# [TASK ITEM]
The expected response is a copy of every line in the entries below that includes the word "Code".

# [THE DATA]
********
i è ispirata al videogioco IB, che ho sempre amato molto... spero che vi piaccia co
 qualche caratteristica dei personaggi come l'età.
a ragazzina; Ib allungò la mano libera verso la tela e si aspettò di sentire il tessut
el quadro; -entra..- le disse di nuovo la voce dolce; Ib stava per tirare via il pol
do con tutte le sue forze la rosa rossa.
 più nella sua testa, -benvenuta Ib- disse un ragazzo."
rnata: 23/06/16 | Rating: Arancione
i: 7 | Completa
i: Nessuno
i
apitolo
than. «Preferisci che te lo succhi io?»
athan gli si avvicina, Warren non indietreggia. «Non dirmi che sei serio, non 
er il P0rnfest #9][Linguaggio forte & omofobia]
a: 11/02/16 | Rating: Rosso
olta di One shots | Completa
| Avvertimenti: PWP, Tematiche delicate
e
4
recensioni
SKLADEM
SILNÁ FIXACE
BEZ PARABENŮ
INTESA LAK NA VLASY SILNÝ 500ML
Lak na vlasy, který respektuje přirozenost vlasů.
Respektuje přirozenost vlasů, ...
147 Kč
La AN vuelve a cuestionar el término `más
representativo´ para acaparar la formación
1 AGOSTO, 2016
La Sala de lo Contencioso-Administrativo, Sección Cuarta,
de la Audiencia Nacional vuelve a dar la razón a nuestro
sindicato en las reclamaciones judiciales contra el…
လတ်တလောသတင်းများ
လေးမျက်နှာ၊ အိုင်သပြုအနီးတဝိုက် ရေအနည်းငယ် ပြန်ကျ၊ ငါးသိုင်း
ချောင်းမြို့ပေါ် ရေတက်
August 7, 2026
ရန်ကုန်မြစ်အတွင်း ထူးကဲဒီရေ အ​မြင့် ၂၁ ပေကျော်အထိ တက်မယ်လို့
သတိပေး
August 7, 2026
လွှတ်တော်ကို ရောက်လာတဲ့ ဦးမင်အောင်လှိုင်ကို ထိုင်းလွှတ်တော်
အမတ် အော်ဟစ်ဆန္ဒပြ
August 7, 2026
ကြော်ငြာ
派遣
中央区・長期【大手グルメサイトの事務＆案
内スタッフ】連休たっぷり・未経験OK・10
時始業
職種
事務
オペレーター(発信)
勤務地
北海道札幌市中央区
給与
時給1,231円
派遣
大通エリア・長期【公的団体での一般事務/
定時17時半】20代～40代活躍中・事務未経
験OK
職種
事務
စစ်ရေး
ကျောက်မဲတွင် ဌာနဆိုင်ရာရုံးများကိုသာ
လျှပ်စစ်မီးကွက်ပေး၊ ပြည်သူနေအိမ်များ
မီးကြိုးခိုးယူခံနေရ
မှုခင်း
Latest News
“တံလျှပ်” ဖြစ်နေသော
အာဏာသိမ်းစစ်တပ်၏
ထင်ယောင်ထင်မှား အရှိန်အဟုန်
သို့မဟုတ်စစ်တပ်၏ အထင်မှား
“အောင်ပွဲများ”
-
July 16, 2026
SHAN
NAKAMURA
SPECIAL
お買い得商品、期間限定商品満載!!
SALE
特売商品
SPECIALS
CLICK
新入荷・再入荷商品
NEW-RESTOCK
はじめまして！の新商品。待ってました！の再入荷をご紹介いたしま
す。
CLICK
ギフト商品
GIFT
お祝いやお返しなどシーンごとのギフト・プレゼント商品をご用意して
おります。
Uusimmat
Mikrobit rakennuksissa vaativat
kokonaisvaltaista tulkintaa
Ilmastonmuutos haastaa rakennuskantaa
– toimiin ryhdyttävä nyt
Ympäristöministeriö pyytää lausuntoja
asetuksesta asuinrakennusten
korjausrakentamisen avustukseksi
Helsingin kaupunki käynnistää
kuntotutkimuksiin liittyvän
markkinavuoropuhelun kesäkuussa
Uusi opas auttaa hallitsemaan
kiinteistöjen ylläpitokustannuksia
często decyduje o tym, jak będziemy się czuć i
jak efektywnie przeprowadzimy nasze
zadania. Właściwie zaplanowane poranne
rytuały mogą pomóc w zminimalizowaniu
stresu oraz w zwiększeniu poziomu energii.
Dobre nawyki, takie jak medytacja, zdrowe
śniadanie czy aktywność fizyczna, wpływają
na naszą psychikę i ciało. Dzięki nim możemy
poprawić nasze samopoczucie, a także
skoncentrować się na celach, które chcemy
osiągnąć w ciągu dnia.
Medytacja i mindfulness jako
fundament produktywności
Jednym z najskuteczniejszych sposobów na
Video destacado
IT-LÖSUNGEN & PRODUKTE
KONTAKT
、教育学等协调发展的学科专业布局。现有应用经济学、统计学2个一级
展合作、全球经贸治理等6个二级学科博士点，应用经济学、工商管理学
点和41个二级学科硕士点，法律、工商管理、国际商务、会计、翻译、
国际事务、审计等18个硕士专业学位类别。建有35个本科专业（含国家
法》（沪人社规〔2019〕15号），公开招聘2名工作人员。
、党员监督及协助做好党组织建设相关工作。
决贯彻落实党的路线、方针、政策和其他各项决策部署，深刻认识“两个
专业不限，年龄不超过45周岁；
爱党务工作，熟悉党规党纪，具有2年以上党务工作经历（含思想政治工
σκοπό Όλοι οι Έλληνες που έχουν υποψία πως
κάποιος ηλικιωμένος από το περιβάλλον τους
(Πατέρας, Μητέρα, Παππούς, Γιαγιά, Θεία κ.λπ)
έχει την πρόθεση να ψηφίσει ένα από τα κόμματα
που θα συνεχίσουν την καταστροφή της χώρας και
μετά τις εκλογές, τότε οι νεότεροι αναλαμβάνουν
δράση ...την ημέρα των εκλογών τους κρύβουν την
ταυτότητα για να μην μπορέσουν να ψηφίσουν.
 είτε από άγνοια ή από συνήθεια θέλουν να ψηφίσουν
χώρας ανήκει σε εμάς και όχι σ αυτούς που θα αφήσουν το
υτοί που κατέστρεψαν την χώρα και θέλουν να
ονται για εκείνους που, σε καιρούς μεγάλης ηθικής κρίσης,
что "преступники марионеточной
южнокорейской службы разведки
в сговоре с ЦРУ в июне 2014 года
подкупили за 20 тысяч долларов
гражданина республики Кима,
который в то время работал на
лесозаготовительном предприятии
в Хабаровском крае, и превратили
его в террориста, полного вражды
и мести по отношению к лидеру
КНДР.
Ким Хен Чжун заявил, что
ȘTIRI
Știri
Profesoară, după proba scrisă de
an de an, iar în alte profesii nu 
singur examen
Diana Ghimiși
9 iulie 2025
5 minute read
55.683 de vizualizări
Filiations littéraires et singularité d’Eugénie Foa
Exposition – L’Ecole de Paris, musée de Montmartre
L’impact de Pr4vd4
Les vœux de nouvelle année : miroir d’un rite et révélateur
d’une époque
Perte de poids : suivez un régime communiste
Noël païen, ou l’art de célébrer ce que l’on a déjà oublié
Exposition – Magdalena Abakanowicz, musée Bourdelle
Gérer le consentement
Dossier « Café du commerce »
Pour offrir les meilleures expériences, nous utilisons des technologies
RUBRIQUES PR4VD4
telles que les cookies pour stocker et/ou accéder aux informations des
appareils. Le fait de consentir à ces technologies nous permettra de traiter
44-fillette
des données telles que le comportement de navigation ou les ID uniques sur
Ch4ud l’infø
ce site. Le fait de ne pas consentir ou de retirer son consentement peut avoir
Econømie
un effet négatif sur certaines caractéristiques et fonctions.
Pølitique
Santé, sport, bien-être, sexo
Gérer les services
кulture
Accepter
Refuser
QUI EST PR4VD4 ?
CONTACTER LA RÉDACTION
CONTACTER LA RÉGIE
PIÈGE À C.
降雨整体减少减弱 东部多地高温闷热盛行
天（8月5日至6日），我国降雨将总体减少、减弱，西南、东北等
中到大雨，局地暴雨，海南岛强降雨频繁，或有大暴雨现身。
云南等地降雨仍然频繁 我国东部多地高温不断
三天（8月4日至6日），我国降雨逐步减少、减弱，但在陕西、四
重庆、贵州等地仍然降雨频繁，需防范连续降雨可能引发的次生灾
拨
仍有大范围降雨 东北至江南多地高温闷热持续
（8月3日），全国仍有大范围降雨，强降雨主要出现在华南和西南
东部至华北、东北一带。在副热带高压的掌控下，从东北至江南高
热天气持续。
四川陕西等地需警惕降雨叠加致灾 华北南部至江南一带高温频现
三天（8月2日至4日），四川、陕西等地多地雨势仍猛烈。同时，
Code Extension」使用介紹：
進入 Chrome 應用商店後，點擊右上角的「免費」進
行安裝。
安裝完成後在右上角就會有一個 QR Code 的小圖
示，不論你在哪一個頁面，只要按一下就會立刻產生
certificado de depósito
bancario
********
# [ANSWER FOR THIS EXERCISE]
Code Extension」使用介紹：
安裝完成後在右上角就會有一個 QR Code 的小圖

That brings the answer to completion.